Modern invented name combining Jose (Spanish form of Joseph) with the Hebrew suffix -iel meaning 'God'.
Jossiel is a name born from the fertile naming traditions of Latin America, where ancient Hebrew roots, Spanish melodic sensibility, and a tradition of constructing sacred-sounding names through angelic suffixes combine into something genuinely new. The "Joss" element traces back through José and Joseph to the Hebrew *Yosef*, meaning "God will add" or "God will increase" — a name borne by the favored son of Jacob in Genesis, by Joseph the husband of Mary in the Christian tradition, and by innumerable figures across the Jewish, Christian, and Islamic worlds who carried the promise of abundance embedded in its etymology.

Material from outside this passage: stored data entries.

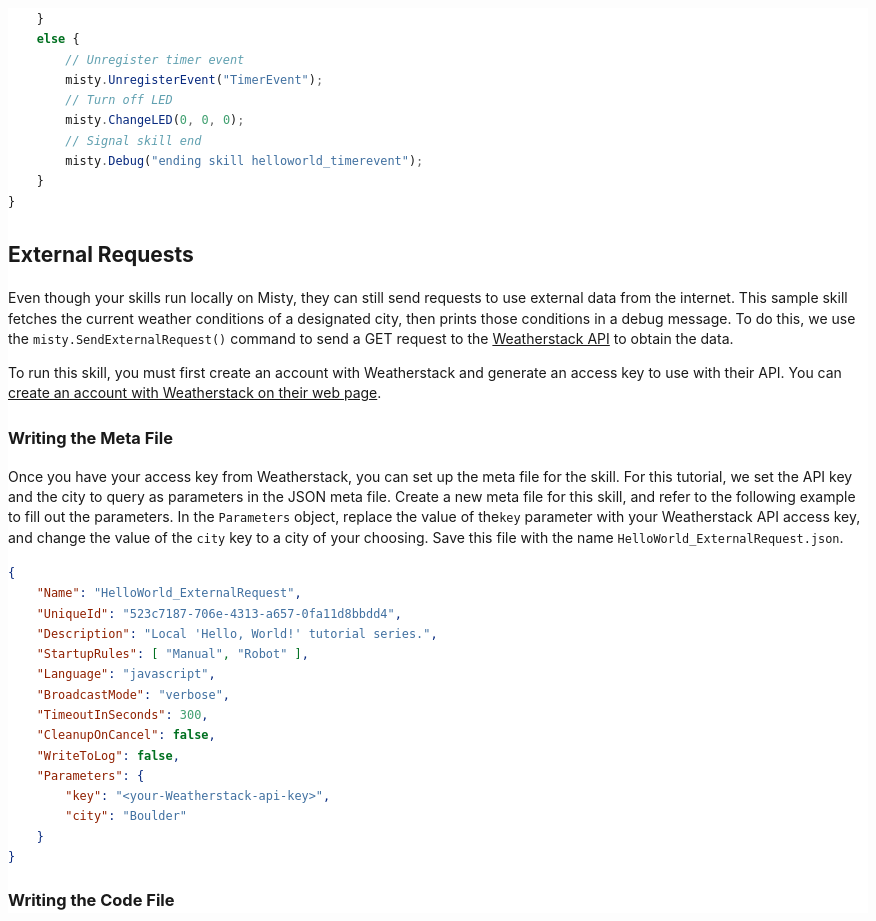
 ```JavaScript
    }
    else {
        // Unregister timer event
        misty.UnregisterEvent("TimerEvent");
        // Turn off LED
        misty.ChangeLED(0, 0, 0);
        // Signal skill end
        misty.Debug("ending skill helloworld_timerevent");
    }
}
```
## External Requests

Even though your skills run locally on Misty, they can still send requests to use external data from the internet. This sample skill fetches the current weather conditions of a designated city, then prints those conditions in a debug message. To do this, we use the `misty.SendExternalRequest()` command to send a GET request to the [Weatherstack API](https://weatherstack.com/) to obtain the data.

To run this skill, you must first create an account with Weatherstack and generate an access key to use with their API. You can [create an account with Weatherstack on their web page](https://weatherstack.com/signup/free).

### Writing the Meta File

Once you have your access key from Weatherstack, you can set up the meta file for the skill. For this tutorial, we set the API key and the city to query as parameters in the JSON meta file. Create a new meta file for this skill, and refer to the following example to fill out the parameters. In the `Parameters` object, replace the value of the`key` parameter with your Weatherstack API access key, and change the value of the `city` key to a city of your choosing. Save this file with the name `HelloWorld_ExternalRequest.json`.

```JSON
{
    "Name": "HelloWorld_ExternalRequest",
    "UniqueId": "523c7187-706e-4313-a657-0fa11d8bbdd4",
    "Description": "Local 'Hello, World!' tutorial series.",
    "StartupRules": [ "Manual", "Robot" ],
    "Language": "javascript",
    "BroadcastMode": "verbose",
    "TimeoutInSeconds": 300,
    "CleanupOnCancel": false,
    "WriteToLog": false,
    "Parameters": {
        "key": "<your-Weatherstack-api-key>",
        "city": "Boulder"
    }
}
```

### Writing the Code File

The suffix "-iel" is itself a Hebrew construction meaning "God," appearing in the names of archangels — Gabriel, Uriel, Raphael, Michael — and endowing any name it joins with a divine, celestial register. The resulting compound, Jossiel, follows a rich Latin American tradition of constructing theophoric names — names that invoke or belong to God — that feel both intimate and transcendent. This tradition has produced names like Josiel, Joziel, and Jossiel across Brazil, Colombia, Venezuela, and Central America, where evangelical and Pentecostal Christian communities in particular have embraced the practice of building new names with old sacred materials.
Jossiel sounds like a name that could have existed for centuries even though it is effectively a modern creation, which is part of its charm: it is simultaneously ancient in its components and fresh in its assembly. For a child growing up between cultures, it offers a name that can be pronounced with equal ease in Portuguese, Spanish, and English.